■ **TASK TO CARRY OUT**:
Extract each line of the items below that contains the string "categories". Treat uppercase and lowercase letters as different when matching.

■ **GIVEN INFORMATION**:
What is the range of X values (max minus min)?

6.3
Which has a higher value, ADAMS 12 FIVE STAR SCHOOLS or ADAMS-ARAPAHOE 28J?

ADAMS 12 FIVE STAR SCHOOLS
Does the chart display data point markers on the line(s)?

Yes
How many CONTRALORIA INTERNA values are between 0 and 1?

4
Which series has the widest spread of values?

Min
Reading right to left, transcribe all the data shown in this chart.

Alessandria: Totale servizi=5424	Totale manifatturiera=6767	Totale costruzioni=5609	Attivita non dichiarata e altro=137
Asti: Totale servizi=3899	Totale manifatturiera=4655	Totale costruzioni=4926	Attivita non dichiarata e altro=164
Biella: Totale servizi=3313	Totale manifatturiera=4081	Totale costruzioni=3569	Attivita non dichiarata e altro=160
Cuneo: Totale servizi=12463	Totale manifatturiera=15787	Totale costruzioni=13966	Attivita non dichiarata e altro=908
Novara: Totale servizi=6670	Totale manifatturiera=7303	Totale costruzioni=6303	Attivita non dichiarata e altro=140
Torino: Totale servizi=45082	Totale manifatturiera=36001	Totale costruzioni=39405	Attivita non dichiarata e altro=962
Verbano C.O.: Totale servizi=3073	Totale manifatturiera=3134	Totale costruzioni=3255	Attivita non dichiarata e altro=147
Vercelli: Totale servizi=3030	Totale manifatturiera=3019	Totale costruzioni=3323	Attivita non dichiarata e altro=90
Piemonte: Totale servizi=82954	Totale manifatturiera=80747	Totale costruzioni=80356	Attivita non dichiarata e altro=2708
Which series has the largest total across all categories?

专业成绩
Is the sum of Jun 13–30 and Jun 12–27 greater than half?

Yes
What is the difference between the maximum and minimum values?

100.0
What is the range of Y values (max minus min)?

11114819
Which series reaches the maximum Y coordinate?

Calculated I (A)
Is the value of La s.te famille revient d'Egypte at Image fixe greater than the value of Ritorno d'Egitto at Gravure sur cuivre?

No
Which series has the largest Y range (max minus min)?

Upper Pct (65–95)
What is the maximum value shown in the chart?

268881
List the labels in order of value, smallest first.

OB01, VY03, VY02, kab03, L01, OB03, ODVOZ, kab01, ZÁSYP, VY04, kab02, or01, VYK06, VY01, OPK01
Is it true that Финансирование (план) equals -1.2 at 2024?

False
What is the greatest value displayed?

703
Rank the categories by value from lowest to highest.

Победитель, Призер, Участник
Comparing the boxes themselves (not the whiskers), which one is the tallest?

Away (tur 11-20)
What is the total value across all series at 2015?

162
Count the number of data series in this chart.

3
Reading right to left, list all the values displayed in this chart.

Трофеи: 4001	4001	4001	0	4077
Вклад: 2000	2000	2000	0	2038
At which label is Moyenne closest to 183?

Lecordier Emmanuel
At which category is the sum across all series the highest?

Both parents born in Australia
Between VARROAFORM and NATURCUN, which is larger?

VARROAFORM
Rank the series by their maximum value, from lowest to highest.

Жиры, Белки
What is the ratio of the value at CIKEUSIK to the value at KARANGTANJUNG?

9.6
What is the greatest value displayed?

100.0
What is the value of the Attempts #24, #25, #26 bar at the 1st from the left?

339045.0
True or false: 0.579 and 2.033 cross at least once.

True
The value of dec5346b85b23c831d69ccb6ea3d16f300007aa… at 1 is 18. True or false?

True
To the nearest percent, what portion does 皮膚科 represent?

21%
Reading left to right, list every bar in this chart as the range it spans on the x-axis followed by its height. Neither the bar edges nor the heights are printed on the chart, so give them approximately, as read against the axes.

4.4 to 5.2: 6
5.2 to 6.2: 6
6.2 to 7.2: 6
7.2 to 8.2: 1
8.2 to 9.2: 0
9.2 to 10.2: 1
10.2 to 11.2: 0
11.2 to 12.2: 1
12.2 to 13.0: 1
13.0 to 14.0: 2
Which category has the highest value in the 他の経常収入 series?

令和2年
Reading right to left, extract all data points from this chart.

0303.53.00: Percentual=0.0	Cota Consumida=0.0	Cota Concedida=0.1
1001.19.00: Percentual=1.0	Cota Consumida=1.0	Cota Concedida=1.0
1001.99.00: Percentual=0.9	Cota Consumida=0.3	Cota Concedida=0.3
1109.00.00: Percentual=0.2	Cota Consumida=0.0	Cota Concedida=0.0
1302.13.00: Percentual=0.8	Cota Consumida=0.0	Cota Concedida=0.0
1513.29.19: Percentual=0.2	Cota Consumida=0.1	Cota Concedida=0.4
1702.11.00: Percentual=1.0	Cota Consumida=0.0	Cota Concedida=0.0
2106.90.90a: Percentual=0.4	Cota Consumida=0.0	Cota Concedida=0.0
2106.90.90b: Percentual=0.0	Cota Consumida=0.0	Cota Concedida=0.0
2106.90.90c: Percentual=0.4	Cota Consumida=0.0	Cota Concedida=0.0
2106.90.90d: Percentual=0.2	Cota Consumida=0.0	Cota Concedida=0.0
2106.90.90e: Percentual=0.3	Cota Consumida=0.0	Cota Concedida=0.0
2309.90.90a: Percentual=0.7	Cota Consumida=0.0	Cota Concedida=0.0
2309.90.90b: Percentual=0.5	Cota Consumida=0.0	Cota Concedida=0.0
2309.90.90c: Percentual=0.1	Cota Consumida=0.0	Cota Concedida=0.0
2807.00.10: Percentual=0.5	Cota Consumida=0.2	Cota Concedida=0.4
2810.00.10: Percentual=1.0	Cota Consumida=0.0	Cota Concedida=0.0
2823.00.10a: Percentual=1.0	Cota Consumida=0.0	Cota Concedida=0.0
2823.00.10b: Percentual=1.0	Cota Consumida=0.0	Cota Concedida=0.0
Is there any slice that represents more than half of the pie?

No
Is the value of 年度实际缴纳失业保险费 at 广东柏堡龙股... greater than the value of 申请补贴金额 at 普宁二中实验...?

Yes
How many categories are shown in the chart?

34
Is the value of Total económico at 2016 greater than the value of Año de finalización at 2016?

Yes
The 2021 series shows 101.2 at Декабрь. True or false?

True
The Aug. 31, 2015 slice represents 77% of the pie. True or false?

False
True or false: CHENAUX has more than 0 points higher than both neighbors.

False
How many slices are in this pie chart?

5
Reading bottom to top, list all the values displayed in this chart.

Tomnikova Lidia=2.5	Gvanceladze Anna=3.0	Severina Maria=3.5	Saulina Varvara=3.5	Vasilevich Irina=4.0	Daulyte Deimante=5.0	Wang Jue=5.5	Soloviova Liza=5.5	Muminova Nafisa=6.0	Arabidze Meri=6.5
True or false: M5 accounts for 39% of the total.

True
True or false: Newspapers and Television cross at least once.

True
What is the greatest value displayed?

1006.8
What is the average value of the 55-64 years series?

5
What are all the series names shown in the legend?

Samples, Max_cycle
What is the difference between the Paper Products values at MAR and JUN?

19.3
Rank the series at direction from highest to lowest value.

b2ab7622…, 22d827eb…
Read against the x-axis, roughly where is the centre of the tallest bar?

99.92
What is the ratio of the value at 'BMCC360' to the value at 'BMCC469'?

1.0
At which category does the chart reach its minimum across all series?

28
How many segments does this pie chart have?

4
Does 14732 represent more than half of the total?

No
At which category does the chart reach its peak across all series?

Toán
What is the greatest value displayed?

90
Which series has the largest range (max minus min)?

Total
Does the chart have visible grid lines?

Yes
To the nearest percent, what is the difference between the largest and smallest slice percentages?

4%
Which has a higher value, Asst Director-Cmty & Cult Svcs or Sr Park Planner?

■ **TASK ANSWER**:
Which series has the largest total across all categories?
Rank the categories by value from lowest to highest.
How many categories are shown in the chart?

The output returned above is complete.